Je n’ai pu m’empêcher de me rappeler mon travail de vacances à la cueillette du tabac à Delhi en Ontario pendant mes études où nous devions attendre sur la place du village que des producteurs viennent nous engager. On a tous fait des expériences d’attente du même genre v.g. une visite de quelqu’un qu’on attend avec impatience, par exemple. On se demande alors va-t-il venir? Et à quelle heure…comme l’ouvrier qui espère être engagé ? Bien sûr, l’attente fait partie de la situation décrite ici dans l’évangile qui vient d’être lu, mais le récit de saint Mathieu attire notre regard plutôt du côté du maître de domaine. Celui-ci est manifestement l’image de Dieu.
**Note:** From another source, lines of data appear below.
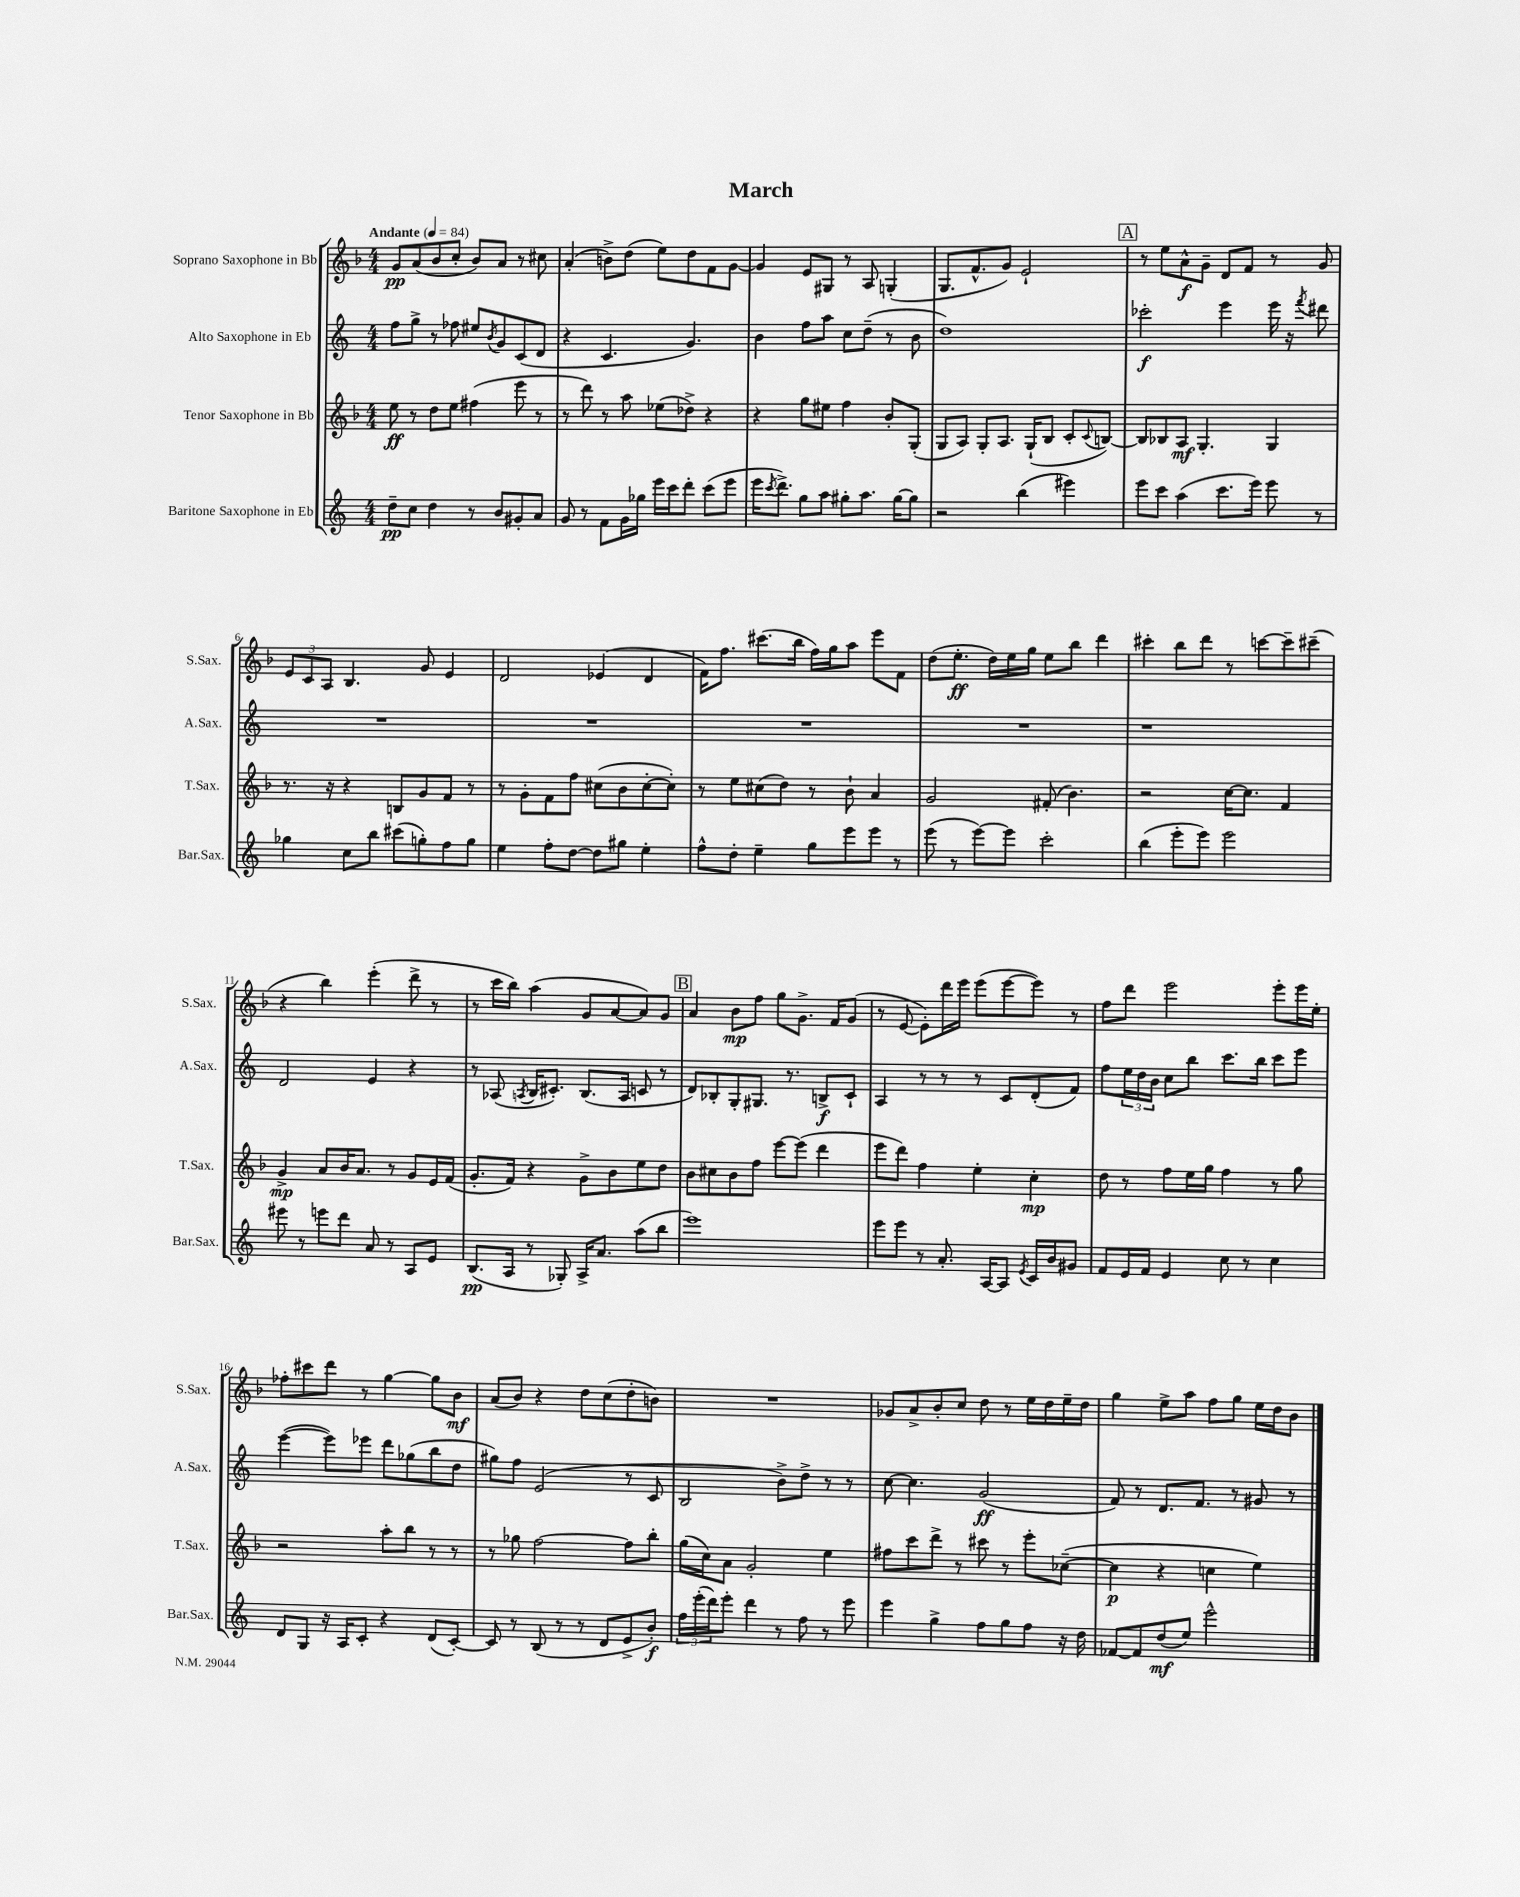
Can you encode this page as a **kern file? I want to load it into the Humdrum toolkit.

**kern	**dynam	**kern	**dynam	**kern	**dynam	**kern	**dynam
*part4	*part4	*part3	*part3	*part2	*part2	*part1	*part1
*staff4	*staff4	*staff3	*staff3	*staff2	*staff2	*staff1	*staff1
*I"Baritone Saxophone in Eb	*	*I"Tenor Saxophone in Bb	*	*I"Alto Saxophone in Eb	*	*I"Soprano Saxophone in Bb	*
*I'Bar.Sax.	*	*I'T.Sax.	*	*I'A.Sax.	*	*I'S.Sax.	*
*clefG2	*	*clefG2	*	*clefG2	*	*clefG2	*
*k[]	*	*k[b-]	*	*k[]	*	*k[b-]	*
*M4/4	*	*M4/4	*	*M4/4	*	*M4/4	*
*MM84	*	*MM84	*	*MM84	*	*MM84	*
=1	=1	=1	=1	=1	=1	=1	=1
!	!	!	!	!	!	!LO:TX:a:B:t=Andante	!
8dd~\L	pp	8ee\	ff	8ff\L	.	8g/L	pp
8cc\J	.	8r	.	8gg^\J	.	(8a/	.
4dd\	.	8dd\L	.	8r	.	8b-/	.
.	.	8ee\J	.	8ff-X\	.	8cc'/J	.
8r	.	(4ff#X\	.	8ee#X/L	.	8b-/L)	.
.	.	.	.	8qb/	.	.	.
8b/L	.	.	.	8g/	.	8a/J	.
8g#X'/	.	8eee\	.	(8c/	.	8r	.
8a/J	.	8r	.	8d/J	.	8cc#X\	.
=2	=2	=2	=2	=2	=2	=2	=2
8g/	.	8r	.	4r	.	(4a'/	.
8r	.	8ddd\)	.	.	.	.	.
8f\L	.	8r	.	4.c/	.	8bn^\L)	.
16g\L	.	8aa\	.	.	.	(8dd\J	.
16gg-X\JJ	.	.	.	.	.	.	.
16eee\LL	.	(8ee-X\L	.	.	.	8ee\L)	.
16ccc\J	.	.	.	.	.	.	.
8ddd'\J	.	8dd-X^\J)	.	4.g/)	.	8dd\	.
(8ccc\L	.	4r	.	.	.	8f\	.
8eee\J	.	.	.	.	.	[8g\J	.
=3	=3	=3	=3	=3	=3	=3	=3
16eee\KL	.	4r	.	4b\	.	4g/]	.
8qccc/	.	.	.	.	.	.	.
8.ddd^\J)	.	.	.	.	.	.	.
8gg\L	.	8gg\L	.	8ff\L	.	8e/L	.
8aa\J	.	8ee#X\J	.	8aa\J	.	8G#X/J	.
8gg#X'\L	.	4ff\	.	8cc\L	.	8r	.
8.aa\J	.	.	.	(8dd~\J	.	8A/	.
.	.	8b-'/L	.	8r	.	(4Gn'/	.
[16gg#\KL	.	.	.	.	.	.	.
8gg#\J]	.	(8G'/J	.	8b\	.	.	.
=4	=4	=4	=4	=4	=4	=4	=4
2r	.	8G/L	.	1dd)	.	8.G/L	.
.	.	8A/J)	.	.	.	.	.
.	.	.	.	.	.	8.f^^/	.
.	.	8G'/L	.	.	.	.	.
.	.	8.A/J	.	.	.	8g/J)	.
(4bb\	.	.	.	.	.	2e`/	.
.	.	(16G`/KL	.	.	.	.	.
.	.	8B-/J	.	.	.	.	.
4eee#X\)	.	8c'/L	.	.	.	.	.
.	.	8qqc/	.	.	.	.	.
.	.	[8Bn/J)	.	.	.	.	.
!!LO:REH:place=s1:t=A
=5	=5	=5	=5	=5	=5	=5	=5
8eee\L	.	8B/L]	.	2ccc-X'\	f	8r	.
8ccc\J	.	8B-X/	.	.	.	8ee\L	.
(4aa\	.	8A/J	mf	.	.	8a^^\	f
.	.	4.G'/	.	.	.	8g~\J	.
8.ccc\L	.	.	.	4eee\	.	8d/L	.
.	.	.	.	.	.	8f/J	.
16eee\Jk)	.	.	.	.	.	.	.
8eee\	.	4G/	.	16eee\	.	8r	.
.	.	.	.	16r	.	.	.
.	.	.	.	8qfff/	.	.	.
8r	.	.	.	8ddd#X\	.	8g/	.
!!LO:LB:g=z
=6	=6	=6	=6	=6	=6	=6	=6
4gg-X\	.	8.r	.	1r	.	12e/L	.
.	.	.	.	.	.	12c/	.
.	.	.	.	.	.	12A/J	.
.	.	16r	.	.	.	.	.
8cc\L	.	4r	.	.	.	4.B-/	.
8bb\J	.	.	.	.	.	.	.
(8ccc#X\L	.	8Bn/L	.	.	.	.	.
8ggn'\)	.	8g/	.	.	.	8g/	.
8ff\	.	8f/J	.	.	.	4e/	.
8gg\J	.	8r	.	.	.	.	.
=7	=7	=7	=7	=7	=7	=7	=7
4ee\	.	8r	.	1r	.	2d/	.
.	.	8g'\L	.	.	.	.	.
8ff'\L	.	8f\	.	.	.	.	.
[8dd\J	.	8ff\J	.	.	.	.	.
8dd\L]	.	(8cc#X\L	.	.	.	(4e-X/	.
8gg#X\J	.	8b-\	.	.	.	.	.
4ee'\	.	[8cc#'\	.	.	.	4d/	.
.	.	8cc#'\J])	.	.	.	.	.
=8	=8	=8	=8	=8	=8	=8	=8
8ff^^\L	.	8r	.	1r	.	16f\KL)	.
.	.	.	.	.	.	8.ff\J	.
8dd'\J	.	8ee\L	.	.	.	.	.
4ee~\	.	(8cc#X\	.	.	.	(8.ccc#X\L	.
.	.	8dd\J)	.	.	.	.	.
.	.	.	.	.	.	16bb-\Jk	.
8gg\L	.	8r	.	.	.	16ff\LL)	.
.	.	.	.	.	.	16gg\J	.
8eee\	.	8b-`\	.	.	.	8aa\J	.
8eee\J	.	4a/	.	.	.	8eee\L	.
8r	.	.	.	.	.	8f\J	.
=9	=9	=9	=9	=9	=9	=9	=9
(8eee\	.	2g/	.	1r	.	(8dd\L	.
8r	.	.	.	.	.	8.ee'\J	ff
[8eee\L)	.	.	.	.	.	.	.
.	.	.	.	.	.	16dd\LL)	.
8eee\J]	.	.	.	.	.	16ee\	.
.	.	.	.	.	.	16gg\JJ	.
2ccc'\	.	(8f#X'/	.	.	.	8ee\L	.
.	.	4.b-\)	.	.	.	8bb-\J	.
.	.	.	.	.	.	4ddd\	.
=10	=10	=10	=10	=10	=10	=10	=10
(4bb\	.	2r	.	1r	.	4ccc#X'\	.
8eee'\L	.	.	.	.	.	8bb-\L	.
8eee\J)	.	.	.	.	.	8ddd\J	.
2eee\	.	[16cc\KL	.	.	.	8r	.
.	.	8.cc\J]	.	.	.	.	.
.	.	.	.	.	.	[8cccn\L	.
.	.	4f/	.	.	.	8ccc~\]	.
.	.	.	.	.	.	(8ccc#X~\J	.
!!LO:LB:g=z
=11	=11	=11	=11	=11	=11	=11	=11
8eee#X\	.	4g^/	mp	2d/	.	4r	.
8r	.	.	.	.	.	.	.
8eeen\L	.	8a/L	.	.	.	4bb-\)	.
8ddd\J	.	16b-/K	.	.	.	.	.
.	.	8.a/J	.	.	.	.	.
8a/	.	.	.	4e/	.	(4eee'\	.
8r	.	8r	.	.	.	.	.
8A/L	.	8g/L	.	4r	.	8ddd^\	.
8e/J	.	16e/L	.	.	.	8r	.
.	.	(16f/JJ	.	.	.	.	.
=12	=12	=12	=12	=12	=12	=12	=12
(8.B/L	pp	8.g'/L	.	8r	.	8r	.
.	.	.	.	(8A-X/	.	16ccc\LL	.
16A/Jk	.	16f/Jk)	.	.	.	16bb-\JJ)	.
.	.	.	.	8qAn/	.	.	.
8r	.	4r	.	16B/KL	.	(4aa\	.
.	.	.	.	8.c#X'/J)	.	.	.
8G-X'/)	.	.	.	.	.	.	.
16A^/KL	.	8g^\L	.	(8.B/L	.	8g/L	.
8.a/J	.	.	.	.	.	.	.
.	.	8b-\	.	.	.	[8a/	.
.	.	.	.	16A/Jk	.	.	.
(8aa\L	.	8ee\	.	8cn/	.	8a/])	.
8bb\J	.	8dd\J	.	8r	.	8g/J	.
!!LO:REH:place=s1:t=B
=13	=13	=13	=13	=13	=13	=13	=13
1eee)	.	8b-\L	.	8d/L)	.	4a/	.
.	.	8cc#X\	.	8B-X'/	.	.	.
.	.	8b-\	.	8G'/	.	8b-\L	mp
.	.	8ff\J	.	8.G#X/J	.	8ff\J	.
.	.	[8eee\L	.	.	.	8gg\L	.
.	.	.	.	8.r	.	.	.
.	.	(8eee\J]	.	.	.	8.g^\J	.
.	.	4ddd\	.	8Bn^/L	f	.	.
.	.	.	.	.	.	16f/KL	.
.	.	.	.	8c`/J	.	(8g/J	.
=14	=14	=14	=14	=14	=14	=14	=14
8eee\L	.	8eee\L	.	4A/	.	8r	.
8eee\J	.	8ddd\J)	.	.	.	[8e/	.
8r	.	4ff\	.	8r	.	8e'\L])	.
8.a'/	.	.	.	8r	.	16ddd\L	.
.	.	.	.	.	.	16eee\JJ	.
.	.	4ee'\	.	8r	.	(8eee\L	.
[16A/KL	.	.	.	.	.	.	.
8A/J]	.	.	.	8c/L	.	[8eee\	.
8qe/	.	.	.	.	.	.	.
16c/LL	.	4cc'\	mp	(8d'/	.	8eee\J])	.
16b/J	.	.	.	.	.	.	.
8g#X/J	.	.	.	8f/J)	.	8r	.
=15	=15	=15	=15	=15	=15	=15	=15
8f/L	.	8dd\	.	8ff\L	.	8ff\L	.
16e/L	.	8r	.	24ee\L	.	8ddd\J	.
.	.	.	.	24dd\	.	.	.
16f/JJ	.	.	.	.	.	.	.
.	.	.	.	24b\JJ	.	.	.
4e/	.	8ff\L	.	8cc\L	.	2eee\	.
.	.	16ee\L	.	8bb\J	.	.	.
.	.	16gg\JJ	.	.	.	.	.
8cc\	.	4ff\	.	8.ccc\L	.	.	.
8r	.	.	.	.	.	.	.
.	.	.	.	16bb\Jk	.	.	.
4cc\	.	8r	.	8ccc\L	.	8eee'\L	.
.	.	8gg\	.	8eee\J	.	16eee\L	.
.	.	.	.	.	.	16ee'\JJ	.
!!LO:LB:g=z
=16	=16	=16	=16	=16	=16	=16	=16
8d/L	.	2r	.	([4eee\	.	8ff-X'\L	.
8G/J	.	.	.	.	.	8ccc#X\	.
16r	.	.	.	8eee\L])	.	8ddd\J	.
16A/KL	.	.	.	.	.	.	.
8c'/J	.	.	.	8eee-X\J	.	8r	.
4r	.	8aa'\L	.	8ddd\L	.	[4gg\	.
.	.	8bb-\J	.	(8gg-X\	.	.	.
(8d/L	.	8r	.	8bb\	.	8gg\L]	.
[8c'/J)	.	8r	.	8dd\J	.	8b-\J	mf
=17	=17	=17	=17	=17	=17	=17	=17
8c/]	.	8r	.	8gg#X\L)	.	(8a/L	.
8r	.	8gg-X\	.	8ff\J	.	8b-/J)	.
(8B/	.	[2ff\	.	(2e/	.	4r	.
8r	.	.	.	.	.	.	.
8r	.	.	.	.	.	8dd\L	.
8d/L	.	.	.	.	.	(8cc\	.
8e^/	.	8ff\L]	.	8r	.	8dd'\	.
8b'/J)	f	8bb-'\J	.	8c/	.	8bn\J)	.
=18	=18	=18	=18	=18	=18	=18	=18
24ff\LL	.	(16gg\LL	.	2B/	.	1r	.
(24eee'\	.	.	.	.	.	.	.
.	.	16cc\J)	.	.	.	.	.
24ddd\J)	.	.	.	.	.	.	.
8eee'\J	.	8a\J	.	.	.	.	.
4ddd\	.	2g'/	.	.	.	.	.
8r	.	.	.	8b^\L)	.	.	.
8ff\	.	.	.	8dd^\J	.	.	.
8r	.	4ee\	.	8r	.	.	.
8eee\	.	.	.	8r	.	.	.
=19	=19	=19	=19	=19	=19	=19	=19
4eee\	.	8ff#X\L	.	[8cc\	.	8g-X/L	.
.	.	8ccc\	.	4.cc\]	.	8a^/	.
4gg^\	.	8ddd^\J	.	.	.	8b-'/	.
.	.	8r	.	.	.	8cc/J	.
8ff\L	.	8ccc#X\	.	(2g/	ff	8dd\	.
8gg\	.	8r	.	.	.	8r	.
8ff\J	.	8eee'\L	.	.	.	16ee\LL	.
.	.	.	.	.	.	16dd\	.
16r	.	([8cc-X~\J	.	.	.	16ee~\	.
16dd\	.	.	.	.	.	16dd\JJ	.
=20	=20	=20	=20	=20	=20	=20	=20
[8f-X/L	.	4cc-\]	p	8f/)	.	4gg\	.
8f-/]	.	.	.	8r	.	.	.
(8dd/	mf	4r	.	8.d/L	.	8ee^\L	.
8ee/J)	.	.	.	.	.	8aa\J	.
.	.	.	.	8.f/J	.	.	.
2eee^^\	.	4ccn\	.	.	.	8ff\L	.
.	.	.	.	8r	.	8gg\J	.
.	.	4ee\)	.	8g#X/	.	16ee\LL	.
.	.	.	.	.	.	16dd\J	.
.	.	.	.	8r	.	8b-\J	.
==	==	==	==	==	==	==	==
*-	*-	*-	*-	*-	*-	*-	*-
Regardons donc comment il se comporte et quelle leçon Jésus en tire.
I – Un maître surprenant
Le maître du domaine se déplace plusieurs fois dans la journée pour venir engager des ouvriers. Tôt le matin, à neuf heures, à midi, à trois heures, à cinq heures. Avec les premiers il fait un contrat précis pour leur prestation : « Il se met d’accord avec eux sur le salaire de la journée ; un denier c’est-à-dire une pièce d’argent » (cela équivaut au salaire que reçoit un journalier à notre époque).
La journée se termine et le maître fait remettre à chacun par son intendant le même salaire des derniers aux premiers. Les premiers sont bien surpris, car voyant que les derniers recevaient un denier, ils pensaient qu’eux en auraient plus. Ils le disent au maître. Celui-ci, loin d’accueillir leurs récriminations avec ouverture, leur répond qu’il a été correct et juste avec eux s’en tenant au contrat qui avait été fait. La justice n’est pas violée. Elle est totalement respectée. Ce qui est incontestable.
Alors pourquoi le maître ne continue-t-il pas dans la même voie en donnant un salaire en proportion du temps de travail qui a été fourni ? La raison qui est donnée par Jésus, c’est que le maître agit par pure bonté. Le comportement du maître n’est pas le résultat d’une injustice, mais simplement l’effet de sa bonté, « Mon ami, je ne suis pas injuste envers toi. N’as-tu pas été d’accord avec moi pour un denier ? Prends ce qui te revient, et va-t’en. Je veux donner au dernier venu autant qu’à toi : n’ai–je pas le droit de faire ce que je veux de mes biens? Ou alors ton regard est-il mauvais parce que moi, je suis bon? »
Arrêtons-nous un peu sur cette réponse surprenante et assez rude..
II- La leçon qui se dégage de la parabole
Cette réponse est le message de cette parabole. Ce message est constant dans les évangiles. Jésus nous présente un Dieu qui est au-delà de nos façons de faire humaines. Pour le montrer, Jésus va nous présenter cette image surprenante du maître d’un domaine qu’il applique à Dieu.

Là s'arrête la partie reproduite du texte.